[Extracted data entries]
======

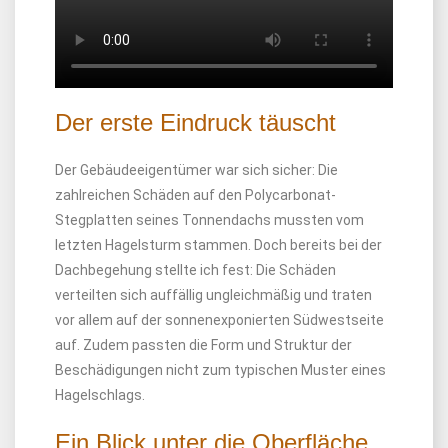
Der erste Eindruck täuscht
Der Gebäudeeigentümer war sich sicher: Die
zahlreichen Schäden auf den Polycarbonat-
Stegplatten seines Tonnendachs mussten vom
letzten Hagelsturm stammen. Doch bereits bei der
Dachbegehung stellte ich fest: Die Schäden
verteilten sich auffällig ungleichmäßig und traten
vor allem auf der sonnenexponierten Südwestseite
auf. Zudem passten die Form und Struktur der
Beschädigungen nicht zum typischen Muster eines
Hagelschlags.
Ein Blick unter die Oberfläche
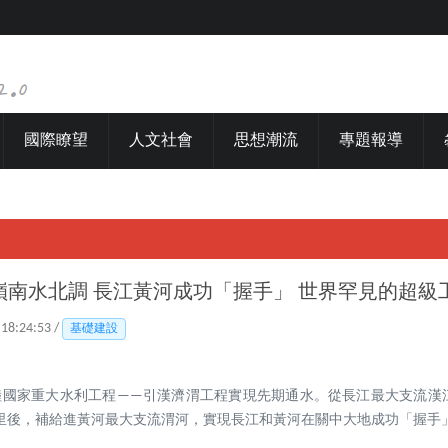
國際瞭望
人文社會
思想潮流
專題報導
嶺南水北調 長江黃河成功「握手」 世界罕見的超級
 18:24:53 /
基礎建設
大陸國家重大水利工程——引漢濟渭工程實現先期通水。從長江最大支流漢
里後，補給進黃河最大支流渭河，實現長江和黃河在關中大地成功「握手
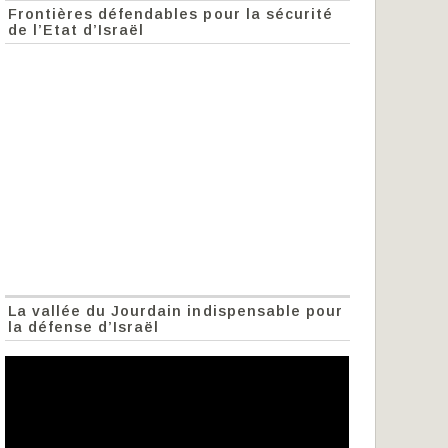
Frontières défendables pour la sécurité
de l’Etat d’Israël
La vallée du Jourdain indispensable pour
la défense d’Israël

======

Instruction:
Leaving the pictures aside, write out the entries above exactly.

Solution for this task:
Der erste Eindruck täuscht
Der Gebäudeeigentümer war sich sicher: Die
zahlreichen Schäden auf den Polycarbonat-
Stegplatten seines Tonnendachs mussten vom
letzten Hagelsturm stammen. Doch bereits bei der
Dachbegehung stellte ich fest: Die Schäden
verteilten sich auffällig ungleichmäßig und traten
vor allem auf der sonnenexponierten Südwestseite
auf. Zudem passten die Form und Struktur der
Beschädigungen nicht zum typischen Muster eines
Hagelschlags.
Ein Blick unter die Oberfläche
國際瞭望
人文社會
思想潮流
專題報導
嶺南水北調 長江黃河成功「握手」 世界罕見的超級
 18:24:53 /
基礎建設
大陸國家重大水利工程——引漢濟渭工程實現先期通水。從長江最大支流漢
里後，補給進黃河最大支流渭河，實現長江和黃河在關中大地成功「握手
Frontières défendables pour la sécurité
de l’Etat d’Israël
La vallée du Jourdain indispensable pour
la défense d’Israël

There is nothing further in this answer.